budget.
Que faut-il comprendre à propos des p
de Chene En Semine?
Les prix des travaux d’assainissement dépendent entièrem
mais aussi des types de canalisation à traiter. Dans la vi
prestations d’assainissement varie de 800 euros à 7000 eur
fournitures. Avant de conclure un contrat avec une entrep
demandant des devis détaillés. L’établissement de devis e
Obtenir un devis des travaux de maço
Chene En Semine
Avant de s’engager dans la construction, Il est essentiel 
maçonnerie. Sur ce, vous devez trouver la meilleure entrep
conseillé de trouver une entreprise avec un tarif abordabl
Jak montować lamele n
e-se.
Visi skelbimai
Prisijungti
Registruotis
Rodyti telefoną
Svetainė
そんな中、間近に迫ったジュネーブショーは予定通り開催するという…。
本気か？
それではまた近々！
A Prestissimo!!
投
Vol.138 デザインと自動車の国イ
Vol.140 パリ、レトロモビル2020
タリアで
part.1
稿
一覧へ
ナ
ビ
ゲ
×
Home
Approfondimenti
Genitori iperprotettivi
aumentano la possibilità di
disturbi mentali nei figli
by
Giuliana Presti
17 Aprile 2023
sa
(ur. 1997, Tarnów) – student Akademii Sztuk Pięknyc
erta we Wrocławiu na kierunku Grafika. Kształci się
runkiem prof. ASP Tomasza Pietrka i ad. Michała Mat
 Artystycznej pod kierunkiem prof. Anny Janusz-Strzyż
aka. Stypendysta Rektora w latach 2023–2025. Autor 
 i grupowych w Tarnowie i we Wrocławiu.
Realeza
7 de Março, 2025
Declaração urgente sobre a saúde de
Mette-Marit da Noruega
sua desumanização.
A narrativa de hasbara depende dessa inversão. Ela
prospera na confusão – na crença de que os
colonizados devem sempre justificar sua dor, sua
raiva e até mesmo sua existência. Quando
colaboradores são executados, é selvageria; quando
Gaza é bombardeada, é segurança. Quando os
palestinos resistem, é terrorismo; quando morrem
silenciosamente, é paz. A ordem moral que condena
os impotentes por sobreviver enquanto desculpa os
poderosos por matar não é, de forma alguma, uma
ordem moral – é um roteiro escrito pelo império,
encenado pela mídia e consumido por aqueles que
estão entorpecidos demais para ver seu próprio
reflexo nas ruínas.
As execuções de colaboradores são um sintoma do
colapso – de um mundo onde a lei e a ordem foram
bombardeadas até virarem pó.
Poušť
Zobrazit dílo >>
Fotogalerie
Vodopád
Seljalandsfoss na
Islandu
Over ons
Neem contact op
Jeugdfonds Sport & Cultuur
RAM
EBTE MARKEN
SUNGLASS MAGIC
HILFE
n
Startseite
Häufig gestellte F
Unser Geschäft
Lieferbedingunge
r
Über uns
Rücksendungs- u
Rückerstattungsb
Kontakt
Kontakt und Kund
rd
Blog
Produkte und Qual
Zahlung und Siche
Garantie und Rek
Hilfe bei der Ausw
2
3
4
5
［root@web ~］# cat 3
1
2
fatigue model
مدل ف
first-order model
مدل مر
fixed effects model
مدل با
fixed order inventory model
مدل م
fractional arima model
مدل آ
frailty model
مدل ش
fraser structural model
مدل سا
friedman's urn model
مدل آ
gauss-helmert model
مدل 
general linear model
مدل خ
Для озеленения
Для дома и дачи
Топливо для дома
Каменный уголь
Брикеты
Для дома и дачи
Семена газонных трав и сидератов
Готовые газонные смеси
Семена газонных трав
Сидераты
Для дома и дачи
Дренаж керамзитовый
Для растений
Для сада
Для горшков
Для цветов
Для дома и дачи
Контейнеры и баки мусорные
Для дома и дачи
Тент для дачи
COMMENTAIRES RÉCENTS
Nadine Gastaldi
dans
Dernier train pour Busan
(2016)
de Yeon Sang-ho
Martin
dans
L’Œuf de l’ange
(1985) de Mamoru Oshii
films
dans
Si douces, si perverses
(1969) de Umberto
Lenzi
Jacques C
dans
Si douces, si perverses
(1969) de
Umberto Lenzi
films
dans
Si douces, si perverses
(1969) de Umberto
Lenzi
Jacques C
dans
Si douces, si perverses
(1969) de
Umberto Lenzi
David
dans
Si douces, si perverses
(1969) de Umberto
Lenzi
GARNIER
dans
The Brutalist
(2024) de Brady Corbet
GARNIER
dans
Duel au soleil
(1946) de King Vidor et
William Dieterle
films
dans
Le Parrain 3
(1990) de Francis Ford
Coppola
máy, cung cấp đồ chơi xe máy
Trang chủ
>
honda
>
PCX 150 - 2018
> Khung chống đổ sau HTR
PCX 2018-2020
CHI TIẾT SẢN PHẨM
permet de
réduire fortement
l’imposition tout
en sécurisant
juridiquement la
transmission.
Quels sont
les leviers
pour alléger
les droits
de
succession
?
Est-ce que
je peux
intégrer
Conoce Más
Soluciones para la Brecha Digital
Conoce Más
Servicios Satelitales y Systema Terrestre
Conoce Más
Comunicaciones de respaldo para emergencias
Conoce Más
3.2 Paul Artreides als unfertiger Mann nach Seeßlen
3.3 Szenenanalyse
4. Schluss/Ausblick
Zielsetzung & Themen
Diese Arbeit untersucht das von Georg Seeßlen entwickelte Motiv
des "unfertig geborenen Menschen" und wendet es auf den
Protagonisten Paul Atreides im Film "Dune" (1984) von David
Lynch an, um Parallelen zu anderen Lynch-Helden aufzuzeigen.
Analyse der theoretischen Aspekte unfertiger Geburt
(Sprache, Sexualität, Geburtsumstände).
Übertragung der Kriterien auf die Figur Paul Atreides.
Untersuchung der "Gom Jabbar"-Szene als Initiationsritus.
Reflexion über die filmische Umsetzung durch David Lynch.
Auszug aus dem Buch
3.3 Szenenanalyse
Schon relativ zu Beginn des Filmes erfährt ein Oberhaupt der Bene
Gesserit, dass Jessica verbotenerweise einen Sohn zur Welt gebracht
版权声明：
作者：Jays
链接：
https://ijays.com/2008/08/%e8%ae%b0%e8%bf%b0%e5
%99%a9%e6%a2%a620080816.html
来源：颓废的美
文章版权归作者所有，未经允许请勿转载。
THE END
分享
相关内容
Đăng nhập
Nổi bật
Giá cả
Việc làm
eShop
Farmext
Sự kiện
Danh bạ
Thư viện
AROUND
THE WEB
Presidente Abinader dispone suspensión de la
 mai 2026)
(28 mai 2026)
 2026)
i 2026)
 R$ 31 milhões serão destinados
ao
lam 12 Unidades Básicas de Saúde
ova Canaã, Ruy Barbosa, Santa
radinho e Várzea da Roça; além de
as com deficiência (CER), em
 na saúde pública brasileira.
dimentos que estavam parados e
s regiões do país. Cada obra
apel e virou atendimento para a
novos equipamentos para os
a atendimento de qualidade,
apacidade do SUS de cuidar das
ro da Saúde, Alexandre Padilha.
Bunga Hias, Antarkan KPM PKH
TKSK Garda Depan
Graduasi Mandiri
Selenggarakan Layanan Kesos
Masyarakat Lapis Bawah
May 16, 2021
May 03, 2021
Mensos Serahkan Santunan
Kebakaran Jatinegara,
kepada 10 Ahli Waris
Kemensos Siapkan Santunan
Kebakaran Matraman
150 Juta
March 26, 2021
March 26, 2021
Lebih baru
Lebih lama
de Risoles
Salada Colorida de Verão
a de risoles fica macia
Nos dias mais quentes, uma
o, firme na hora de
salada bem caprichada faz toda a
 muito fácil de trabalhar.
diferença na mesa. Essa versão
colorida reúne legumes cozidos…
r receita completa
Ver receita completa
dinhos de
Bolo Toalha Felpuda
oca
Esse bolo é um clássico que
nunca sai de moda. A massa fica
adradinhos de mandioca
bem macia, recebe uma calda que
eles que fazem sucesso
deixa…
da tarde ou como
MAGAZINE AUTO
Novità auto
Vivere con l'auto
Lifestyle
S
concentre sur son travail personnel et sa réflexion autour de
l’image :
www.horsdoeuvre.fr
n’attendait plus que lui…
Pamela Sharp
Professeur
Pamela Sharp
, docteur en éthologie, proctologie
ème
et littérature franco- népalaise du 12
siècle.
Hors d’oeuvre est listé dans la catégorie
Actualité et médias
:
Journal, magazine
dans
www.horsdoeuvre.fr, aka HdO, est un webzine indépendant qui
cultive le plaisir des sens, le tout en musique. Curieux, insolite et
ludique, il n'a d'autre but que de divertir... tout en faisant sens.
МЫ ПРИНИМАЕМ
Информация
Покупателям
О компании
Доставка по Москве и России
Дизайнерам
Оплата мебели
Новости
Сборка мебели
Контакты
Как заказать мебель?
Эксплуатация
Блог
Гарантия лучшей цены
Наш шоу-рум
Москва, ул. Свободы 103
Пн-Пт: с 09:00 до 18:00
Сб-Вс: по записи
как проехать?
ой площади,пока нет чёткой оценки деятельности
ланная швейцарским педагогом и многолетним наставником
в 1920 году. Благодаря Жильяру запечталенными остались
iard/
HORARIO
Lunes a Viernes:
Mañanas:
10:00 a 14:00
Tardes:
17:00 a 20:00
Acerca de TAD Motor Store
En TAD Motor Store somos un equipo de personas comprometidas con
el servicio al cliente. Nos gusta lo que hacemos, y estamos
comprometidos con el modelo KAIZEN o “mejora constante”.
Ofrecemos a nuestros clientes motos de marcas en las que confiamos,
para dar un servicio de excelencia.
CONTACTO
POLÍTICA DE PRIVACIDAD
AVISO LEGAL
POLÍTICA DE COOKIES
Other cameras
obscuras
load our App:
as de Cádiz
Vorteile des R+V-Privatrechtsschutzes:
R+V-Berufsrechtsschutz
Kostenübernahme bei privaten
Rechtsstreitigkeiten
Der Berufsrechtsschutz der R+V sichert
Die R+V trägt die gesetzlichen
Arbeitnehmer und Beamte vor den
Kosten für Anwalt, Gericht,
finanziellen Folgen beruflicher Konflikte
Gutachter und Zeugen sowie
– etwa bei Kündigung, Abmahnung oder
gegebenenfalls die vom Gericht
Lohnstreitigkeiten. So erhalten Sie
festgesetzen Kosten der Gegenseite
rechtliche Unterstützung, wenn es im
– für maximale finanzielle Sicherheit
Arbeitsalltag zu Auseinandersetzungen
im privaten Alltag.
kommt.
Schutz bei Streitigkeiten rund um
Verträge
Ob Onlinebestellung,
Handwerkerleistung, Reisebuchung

> [Your objective]:
Reproduce the listing verbatim from its first line through the line containing "prestations d’assainissement varie", both ends included.

> [Answer space]:
budget.
Que faut-il comprendre à propos des p
de Chene En Semine?
Les prix des travaux d’assainissement dépendent entièrem
mais aussi des types de canalisation à traiter. Dans la vi
prestations d’assainissement varie de 800 euros à 7000 eur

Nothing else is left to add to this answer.